TASK ITEM -
Update the lines below so that every "series" becomes "data set", with nothing else changed. Leave the pictures out of your answer.

== Segment start ==

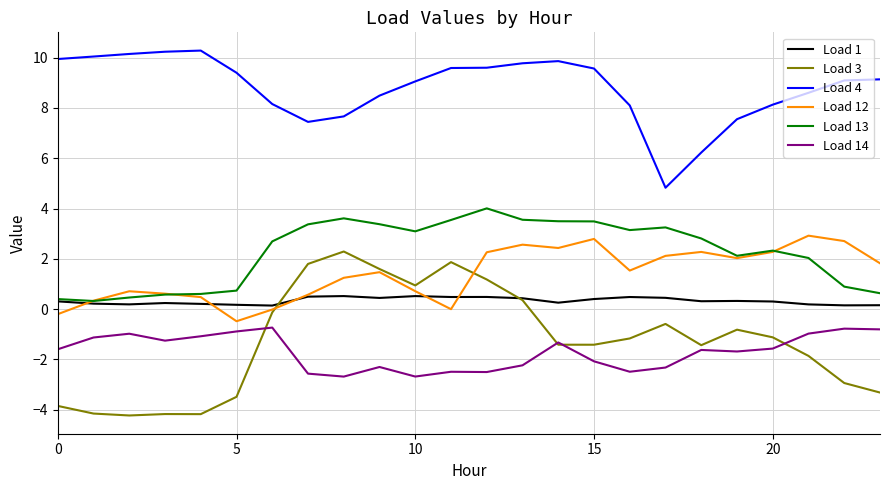

Which series has the largest range (max minus min)?

Load 3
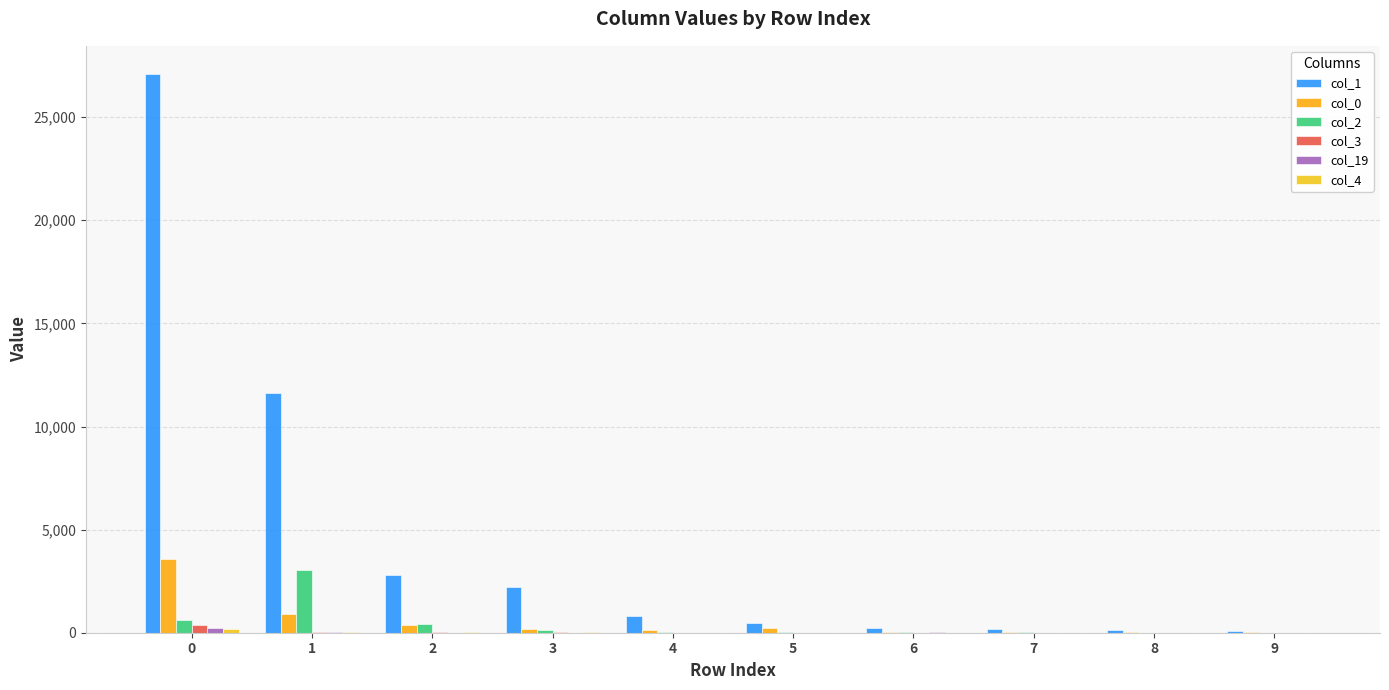

How many categories are shown in the chart?

10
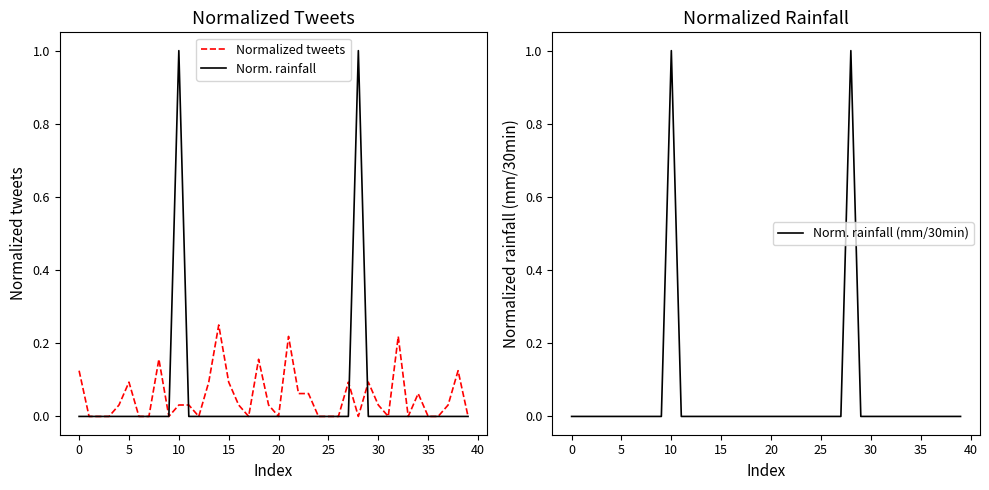

What are all the series names shown in the legend?

Normalized tweets, Norm. rainfall, Norm. rainfall (mm/30min)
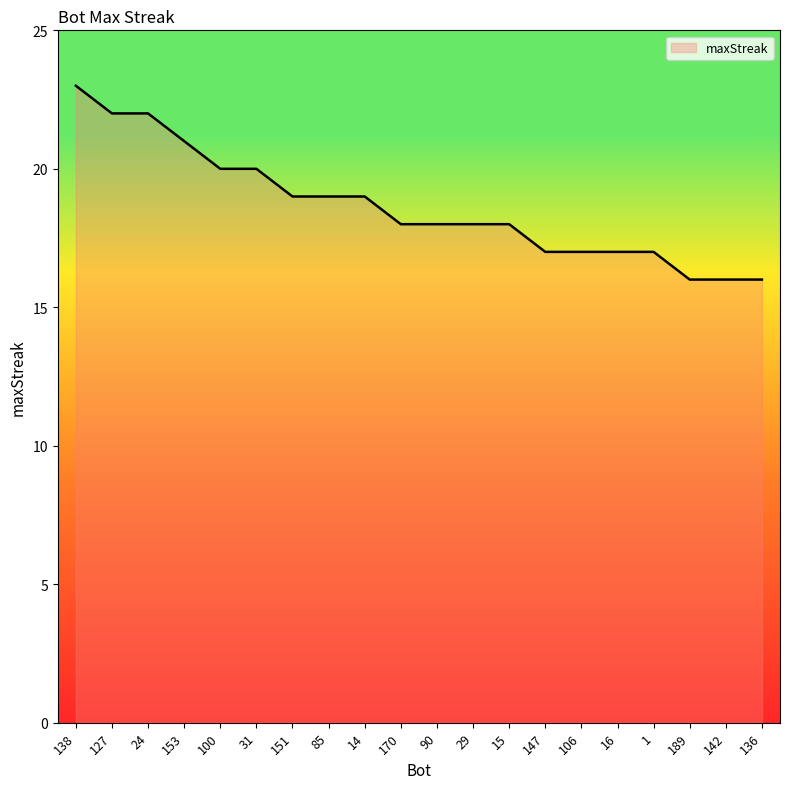

True or false: the data shows 19 at 14.

True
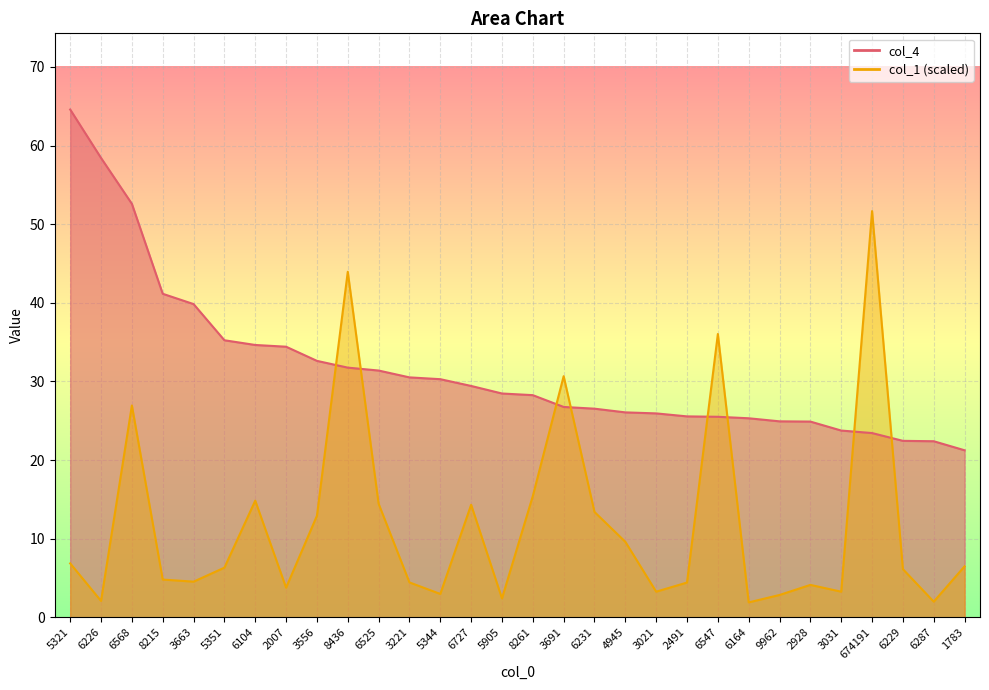

In col_1, how many points are lower than both neighbors (excluding endpoints)?

9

== Segment end ==

TASK SOLUTION -
Which data set has the largest range (max minus min)?

Load 3

How many categories are shown in the chart?

10

What are all the data set names shown in the legend?

Normalized tweets, Norm. rainfall, Norm. rainfall (mm/30min)

True or false: the data shows 19 at 14.

True

In col_1, how many points are lower than both neighbors (excluding endpoints)?

9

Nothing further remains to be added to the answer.